_Passage for review_
▶

I'm so sorry for the sudden loss of your sweet Cookie.


----------



## pb2b (Nov 8, 2013)

I am so so so sorry. What a horrible thing. I wish I could give you a big hug. What a terrible tragedy.


----------



## daisydogmom (Feb 26, 2007)

Oh, I am just so sorry...


----------



## sophieanne (Feb 4, 2014)

I am so sorry for the loss of Cookie...i can tell how much you loved her.
And thank you for sharing the warning with everyone...sometimes it's the everyday easy things we don't even realize are dangers that can hurt. Savor your memories.


----------



## Melakat (Oct 9, 2010)

I am so very sorry for the loss of Cookie. I know that our Oakley had gotten into our pantry a couple of times and gorged himself on his kibble. 

I have shared the FB page with a few of my friends that have dogs just so that we are all aware. 

I am heartbroken for you and your family. I loved the pictures of Cookie - do you have a lake place? We do and our Oakley boy sure loved being at the lake.

Thinking of you and your family through this very difficult time.

Thank you for raising this awareness.


----------



## Lucky Penny (Nov 13, 2011)

I am so heartbroken for you. I love the pictures of Cookie you shared, she was such a beautiful girl inside and out. I know how much you loved her and how much she meant to you and your family. How devastated you and your family must be. My deepest sympathy to you and them all.


----------



## Jessie'sGirl (Aug 30, 2010)

So saddened to read of this tragedy. Your love for Cookie shines through in all your photos.


----------



## Karen519 (Aug 21, 2006)

*Bri*

I added your sweet Cookie to the Rainbow Bridge List:
http://www.goldenretrieverforum.com...ow-bridge-list-grf-2014-a-19.html#post5291754


----------



## hotel4dogs (Sep 29, 2008)

Just now saw this. I am so, so sorry for your heartbreaking loss.


----------



## Eabeal (Feb 9, 2014)

So sorry for your loss. Cookie was beautiful!


----------



## ggdenny (Nov 2, 2008)

I am so very sorry. She was a gorgeous girl. My sincere, heartfelt condolences.


----------

◀

_Material provided_
▶

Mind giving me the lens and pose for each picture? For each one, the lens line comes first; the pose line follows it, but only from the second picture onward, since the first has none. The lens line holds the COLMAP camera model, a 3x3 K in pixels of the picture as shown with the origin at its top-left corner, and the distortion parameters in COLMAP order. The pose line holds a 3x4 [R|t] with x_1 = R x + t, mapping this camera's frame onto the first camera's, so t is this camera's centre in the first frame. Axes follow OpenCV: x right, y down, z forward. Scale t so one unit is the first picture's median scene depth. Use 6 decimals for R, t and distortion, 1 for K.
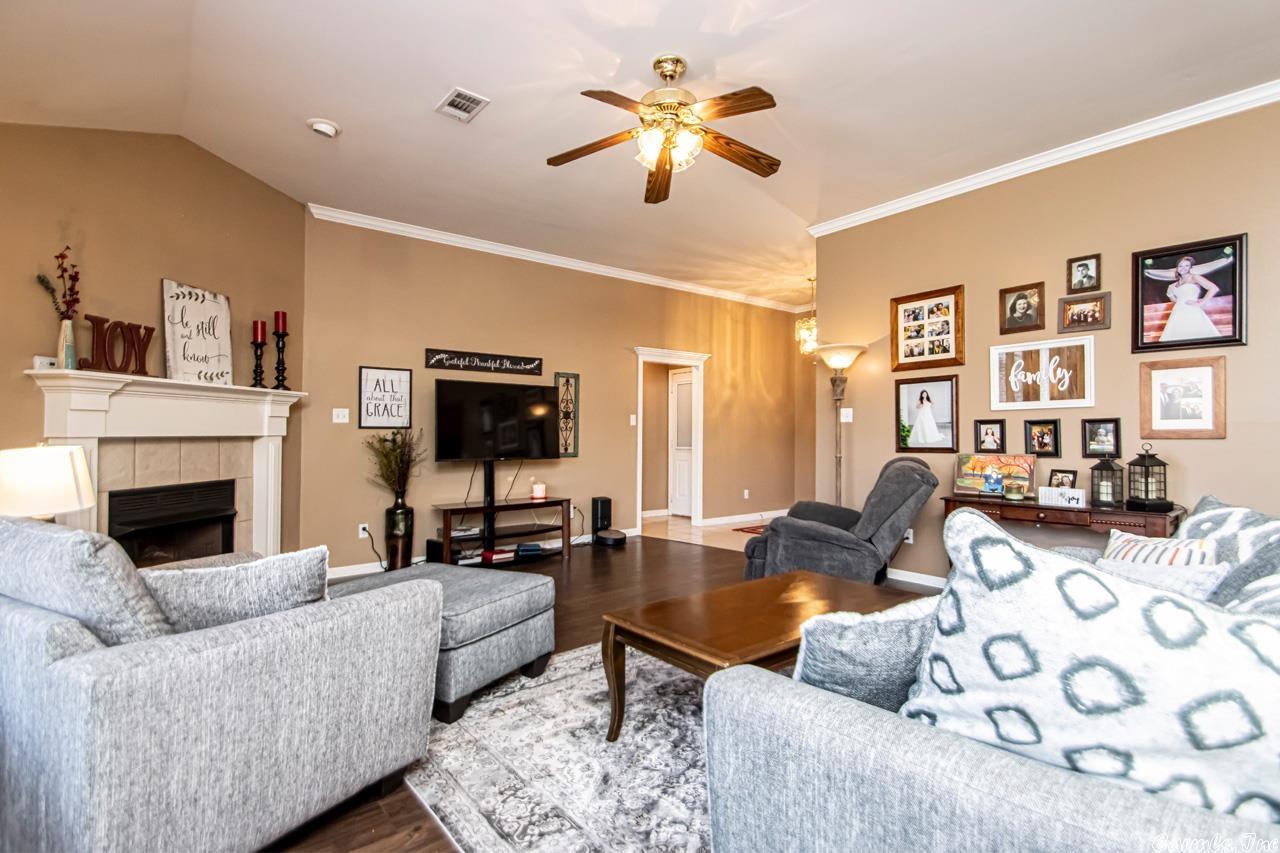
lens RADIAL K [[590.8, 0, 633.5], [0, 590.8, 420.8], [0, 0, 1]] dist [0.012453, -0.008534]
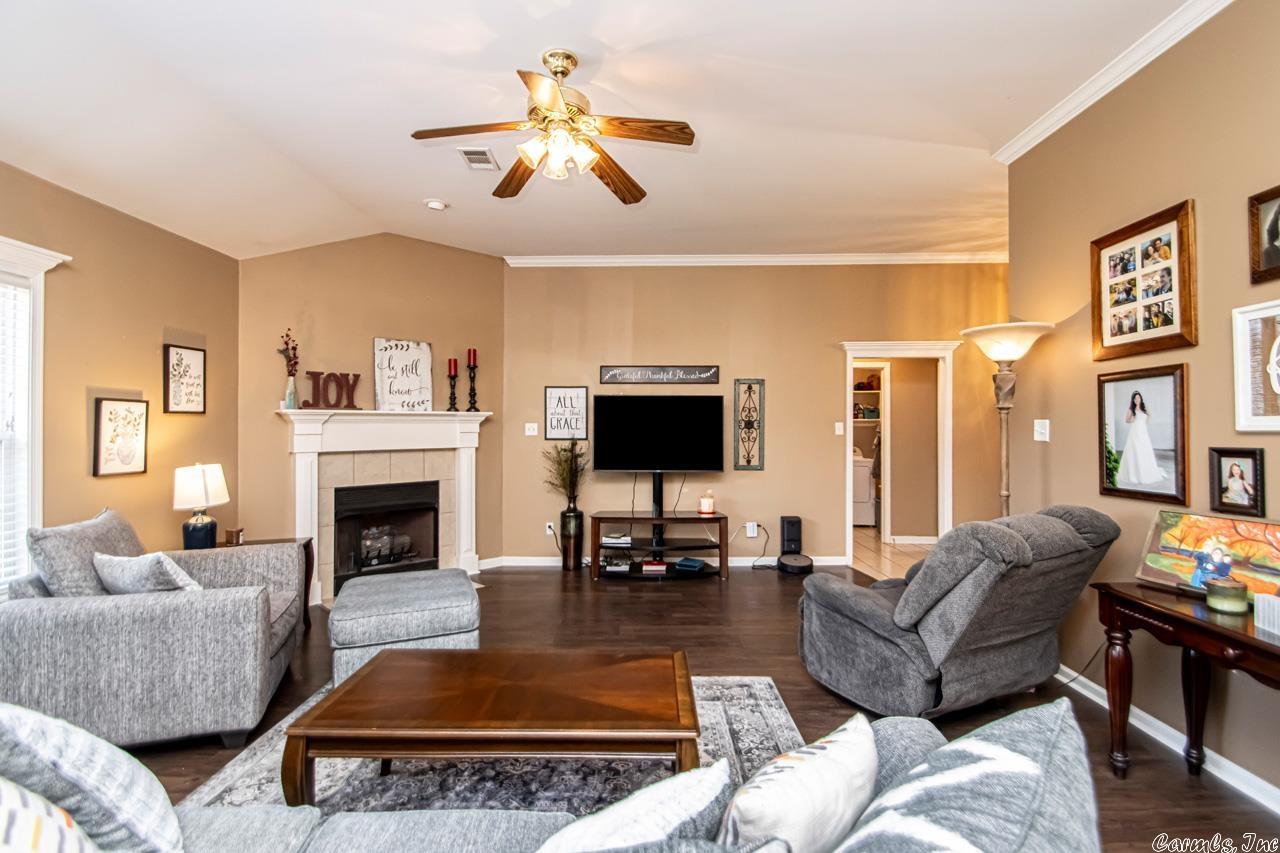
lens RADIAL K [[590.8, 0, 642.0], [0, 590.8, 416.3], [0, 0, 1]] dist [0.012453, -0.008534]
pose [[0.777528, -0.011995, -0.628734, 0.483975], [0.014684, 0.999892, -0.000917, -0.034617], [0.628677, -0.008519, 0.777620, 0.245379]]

◀

_Check your understanding_
1) In the condolence thread, which usernames have a header date earlier than 2010? Give each with its date.
2) Return the part of the condolence thread that opens with the words containing "## Lucky Penny" and closes with "and them all.".
3) According to the condolence thread, why did Melakat share the FB page with friends who have dogs?

_Responses_
1)
daisydogmom (Feb 26, 2007)
Karen519 (Aug 21, 2006)
hotel4dogs (Sep 29, 2008)
ggdenny (Nov 2, 2008)

2)
## Lucky Penny (Nov 13, 2011)

I am so heartbroken for you. I love the pictures of Cookie you shared, she was such a beautiful girl inside and out. I know how much you loved her and how much she meant to you and your family. How devastated you and your family must be. My deepest sympathy to you and them all.

3) Melakat shared it so that everyone would be aware.